Homage: The Creation of Adam
(out of recursion, life and soul emerge)

By writing this blog, reading others, engaging in conversation on Twitter, and simply sharing my thoughts, I believe I’m taking part in the dynamic collision of ideas that is already shaping education reform and change in our country.

I hope my students will take active roles in this as well, but it won’t happen just by mastering material, meeting standards, passing tests, following directions, or going to the right colleges. It happens when you start sharing ideas, communicating, taking control, pushing back, and effecting change within these systems – most importantly the one inside your own brain.

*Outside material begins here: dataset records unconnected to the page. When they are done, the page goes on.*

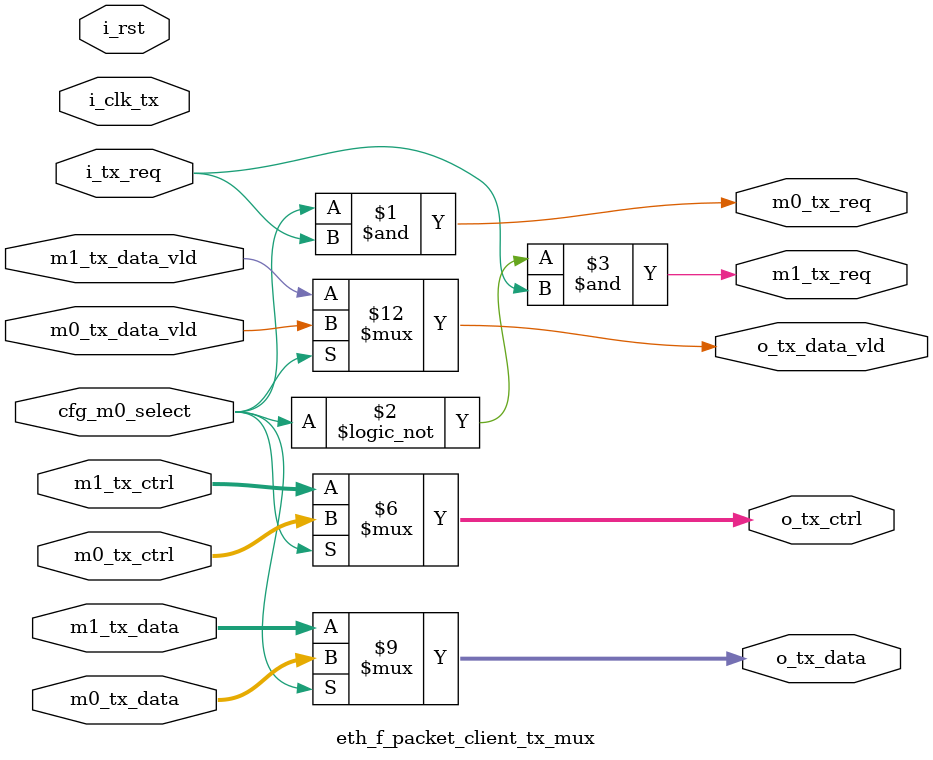
<source format=sv>


`timescale 1 ps / 1 ps

module eth_f_packet_client_tx_mux #(
        parameter DATA_BCNT     = 8,
        parameter CTRL_BCNT     = 2
    )(
        input   logic                       i_clk_tx,
        input   logic                       i_rst,
        input   logic                       cfg_m0_select,

        //---Master 0 interface---
        output logic                        m0_tx_req,
        input  logic                        m0_tx_data_vld,
        input  logic [DATA_BCNT*8-1:0]      m0_tx_data,
        input  logic [CTRL_BCNT*8-1:0]      m0_tx_ctrl,

        //---Master 1 interface---
        output logic                        m1_tx_req,
        input  logic                        m1_tx_data_vld,
        input  logic [DATA_BCNT*8-1:0]      m1_tx_data,
        input  logic [CTRL_BCNT*8-1:0]      m1_tx_ctrl,

        //---Output interface---
        input  logic                        i_tx_req,
        output logic                        o_tx_data_vld,
        output logic [DATA_BCNT*8-1:0]      o_tx_data,
        output logic [CTRL_BCNT*8-1:0]      o_tx_ctrl
);

assign m0_tx_req =  cfg_m0_select & i_tx_req;
assign m1_tx_req = !cfg_m0_select & i_tx_req;

//---------------------------------------------------------------
always @* begin
    if (cfg_m0_select) begin
            o_tx_data_vld    = m0_tx_data_vld;
            o_tx_data        = m0_tx_data;
            o_tx_ctrl        = m0_tx_ctrl;
    end else begin
            o_tx_data_vld    = m1_tx_data_vld;
            o_tx_data        = m1_tx_data;
            o_tx_ctrl        = m1_tx_ctrl;
    end
end

endmodule

</source>
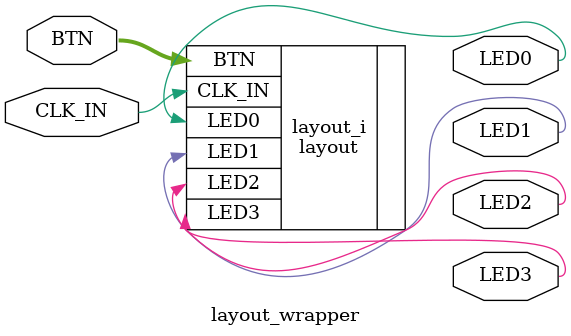
<source format=v>
`timescale 1 ps / 1 ps

module layout_wrapper
   (BTN,
    CLK_IN,
    LED0,
    LED1,
    LED2,
    LED3);
  input [3:0]BTN;
  input CLK_IN;
  output LED0;
  output LED1;
  output LED2;
  output LED3;

  wire [3:0]BTN;
  wire CLK_IN;
  wire LED0;
  wire LED1;
  wire LED2;
  wire LED3;

  layout layout_i
       (.BTN(BTN),
        .CLK_IN(CLK_IN),
        .LED0(LED0),
        .LED1(LED1),
        .LED2(LED2),
        .LED3(LED3));
endmodule

</source>
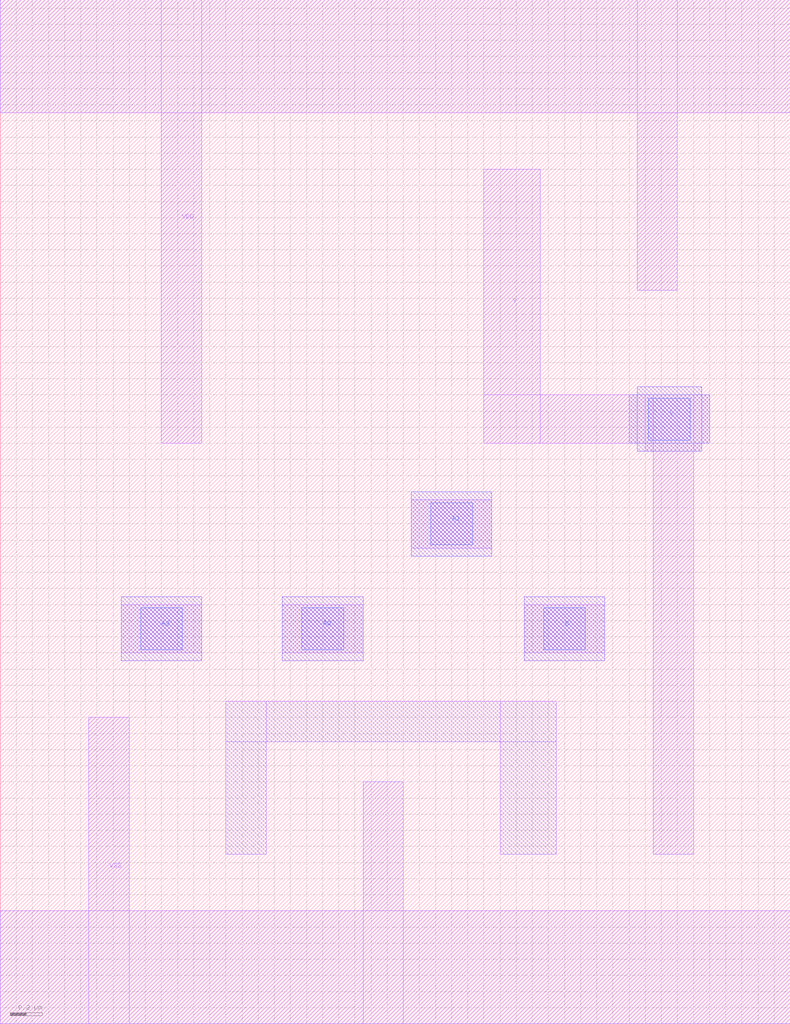
<source format=lef>
# Copyright 2022 Google LLC
# Licensed under the Apache License, Version 2.0 (the "License");
# you may not use this file except in compliance with the License.
# You may obtain a copy of the License at
#
#      http://www.apache.org/licenses/LICENSE-2.0
#
# Unless required by applicable law or agreed to in writing, software
# distributed under the License is distributed on an "AS IS" BASIS,
# WITHOUT WARRANTIES OR CONDITIONS OF ANY KIND, either express or implied.
# See the License for the specific language governing permissions and
# limitations under the License.
VERSION 5.7 ;
BUSBITCHARS "[]" ;
DIVIDERCHAR "/" ;

MACRO gf180mcu_osu_sc_gp9t3v3__oai31_1
  CLASS CORE ;
  ORIGIN 0 0 ;
  FOREIGN gf180mcu_osu_sc_gp9t3v3__oai31_1 0 0 ;
  SIZE 4.9 BY 6.35 ;
  SYMMETRY X Y ;
  SITE gf180mcu_osu_sc_gp9t3v3 ;
  PIN VDD
    DIRECTION INOUT ;
    USE POWER ;
    SHAPE ABUTMENT ;
    PORT
      LAYER Metal1 ;
        RECT 0 5.65 4.9 6.35 ;
        RECT 3.95 4.55 4.2 6.35 ;
        RECT 1 3.6 1.25 6.35 ;
    END
  END VDD
  PIN VSS
    DIRECTION INOUT ;
    USE GROUND ;
    SHAPE ABUTMENT ;
    PORT
      LAYER Metal1 ;
        RECT 0 0 4.9 0.7 ;
        RECT 2.25 0 2.5 1.5 ;
        RECT 0.55 0 0.8 1.9 ;
    END
  END VSS
  PIN A0
    DIRECTION INPUT ;
    USE SIGNAL ;
    PORT
      LAYER Metal1 ;
        RECT 1.75 2.3 2.25 2.6 ;
      LAYER Metal2 ;
        RECT 1.75 2.25 2.25 2.65 ;
      LAYER Via1 ;
        RECT 1.87 2.32 2.13 2.58 ;
    END
  END A0
  PIN A1
    DIRECTION INPUT ;
    USE SIGNAL ;
    PORT
      LAYER Metal1 ;
        RECT 2.55 2.95 3.05 3.25 ;
      LAYER Metal2 ;
        RECT 2.55 2.9 3.05 3.3 ;
      LAYER Via1 ;
        RECT 2.67 2.97 2.93 3.23 ;
    END
  END A1
  PIN A2
    DIRECTION INPUT ;
    USE SIGNAL ;
    PORT
      LAYER Metal1 ;
        RECT 0.75 2.3 1.25 2.6 ;
      LAYER Metal2 ;
        RECT 0.75 2.25 1.25 2.65 ;
      LAYER Via1 ;
        RECT 0.87 2.32 1.13 2.58 ;
    END
  END A2
  PIN B
    DIRECTION INPUT ;
    USE SIGNAL ;
    PORT
      LAYER Metal1 ;
        RECT 3.25 2.3 3.75 2.6 ;
      LAYER Metal2 ;
        RECT 3.25 2.25 3.75 2.65 ;
      LAYER Via1 ;
        RECT 3.37 2.32 3.63 2.58 ;
    END
  END B
  PIN Y
    DIRECTION OUTPUT ;
    USE SIGNAL ;
    PORT
      LAYER Metal1 ;
        RECT 3 3.6 4.4 3.9 ;
        RECT 4 3.55 4.35 3.9 ;
        RECT 4.05 1.05 4.3 3.9 ;
        RECT 3 3.6 3.35 5.3 ;
      LAYER Metal2 ;
        RECT 3.9 3.6 4.4 3.9 ;
        RECT 3.95 3.55 4.35 3.95 ;
      LAYER Via1 ;
        RECT 4.02 3.62 4.28 3.88 ;
    END
  END Y
  OBS
    LAYER Metal1 ;
      RECT 1.4 1.75 3.45 2 ;
      RECT 3.1 1.05 3.45 2 ;
      RECT 1.4 1.05 1.65 2 ;
  END
END gf180mcu_osu_sc_gp9t3v3__oai31_1

</source>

Thanks to Justin Lanier for helping me take these photos. You can see more pics on the Lost In Recursion flickr page.

6 responses to “[Recursion]: Video Feedback

  1. On my more pessimistic days, the all-present school-thought recursion feels like the reason why the school system, and my thinking about and role in it, is broken. (Why do I keep thinking and talking about the same things? Why can’t I have any new ideas?) But on better and good days – and when I read things like this – the spiraling, interplay-ing, and recursive thoughts and interactions I have about school feel like the most natural and best paths to growth. Thanks, Paul!

    • Awesome comment, Anna! Thanks a lot. You’ve described it really well. That weird, almost chaotic collision of ideas is semi-stable, and yet so unpredictable. I love following it and seeing what new thoughts occur to me. It’s also cool that you have influence on that process, simply by interacting with each other.

  2. Great to see an update to Hofstadter’s TV and camera work from GEB, which has clearly influenced us both. Clever homages.

    • Yeah. It’s pretty much the same thing he did. I think I could improve the creation of Adam one, but I’m happy with it. I just can’t get enough Hofstadter, though.

      I offered a seminar on GEB with a few other teachers but it didn’t run. I’m doing “Mathematical Art” next semester and this will definitely be a part of it.

      What’s your favorite Hofstadter stuff?

  3. love it! i particularly like the notion of gradual transformation.